I have always vowed to greet sunrise as often as I can, and on road trips this becomes a balancing act between photographing late into the night, greeting sunrise, and driving hundreds of miles afterward. On this last day of our father-son road trip, the already tenuous cloud cover began to stream away just as the first light of dawn touched the ancient walls of the canyon, setting the stage for a sunrise to be remembered... Photographed August 2021.
Light flees the Owens Valley well before sunset, as the Sierran crags capture its vermillion hues on their western flanks, leaving the valley in a dusky trance awaiting nightfall. The beginning of this daily ritual is marked by the crescent Sun crowning the highest peaks, and casting one last glance into the valley it leaves to the clouds above and rocks below. There are few trees in the Alabama Hills, but each looks forward to this moment when it erupts in backlit flame. Photographed November 2018.

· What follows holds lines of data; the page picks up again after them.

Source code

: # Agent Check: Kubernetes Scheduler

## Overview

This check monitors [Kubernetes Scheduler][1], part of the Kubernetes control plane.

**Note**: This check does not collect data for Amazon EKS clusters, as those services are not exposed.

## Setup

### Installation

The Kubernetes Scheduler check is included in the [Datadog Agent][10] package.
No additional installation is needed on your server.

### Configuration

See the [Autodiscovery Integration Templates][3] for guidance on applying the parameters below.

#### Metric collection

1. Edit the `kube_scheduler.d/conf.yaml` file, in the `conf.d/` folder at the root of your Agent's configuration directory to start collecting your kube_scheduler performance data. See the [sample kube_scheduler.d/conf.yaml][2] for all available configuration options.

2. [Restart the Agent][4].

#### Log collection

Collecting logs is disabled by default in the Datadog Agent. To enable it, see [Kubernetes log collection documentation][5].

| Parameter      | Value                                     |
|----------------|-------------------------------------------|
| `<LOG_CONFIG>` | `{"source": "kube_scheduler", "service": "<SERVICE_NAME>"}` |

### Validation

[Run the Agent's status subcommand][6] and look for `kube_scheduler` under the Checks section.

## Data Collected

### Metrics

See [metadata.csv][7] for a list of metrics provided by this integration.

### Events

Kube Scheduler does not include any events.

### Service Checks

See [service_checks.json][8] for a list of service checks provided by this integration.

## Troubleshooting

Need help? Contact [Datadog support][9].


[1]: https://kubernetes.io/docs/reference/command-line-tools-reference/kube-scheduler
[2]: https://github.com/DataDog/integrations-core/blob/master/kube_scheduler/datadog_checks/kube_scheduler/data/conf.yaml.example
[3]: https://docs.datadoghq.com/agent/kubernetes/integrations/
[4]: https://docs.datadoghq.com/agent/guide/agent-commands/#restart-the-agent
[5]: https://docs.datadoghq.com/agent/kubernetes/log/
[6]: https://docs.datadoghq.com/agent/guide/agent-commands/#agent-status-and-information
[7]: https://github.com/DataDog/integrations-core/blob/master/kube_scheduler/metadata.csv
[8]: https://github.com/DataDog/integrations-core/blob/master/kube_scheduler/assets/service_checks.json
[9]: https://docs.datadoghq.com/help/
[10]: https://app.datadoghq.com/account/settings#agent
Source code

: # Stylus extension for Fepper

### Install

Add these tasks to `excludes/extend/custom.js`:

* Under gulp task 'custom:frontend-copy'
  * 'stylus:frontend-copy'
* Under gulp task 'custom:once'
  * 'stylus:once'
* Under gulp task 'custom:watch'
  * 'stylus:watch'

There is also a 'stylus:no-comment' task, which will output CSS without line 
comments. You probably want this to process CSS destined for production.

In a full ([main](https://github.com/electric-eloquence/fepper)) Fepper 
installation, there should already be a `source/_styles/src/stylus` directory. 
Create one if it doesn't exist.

When faced with deciphering the markings left by our ancestors less than ten millennia ere, we invoke sympathetic magic for the hunt, the thirteen full moons of some solar years, and other fantasies that pretend at the truth. And so, a rock face that greets the southron Sun day after day is perhaps a harbinger of our First Contact with a starfaring civilization. How will we converse with an alien civilization descended from the stars if we cannot speak the language of our ancestors? How will we decipher that first message, even if it’s a simple pictograph? Photographed July 2021.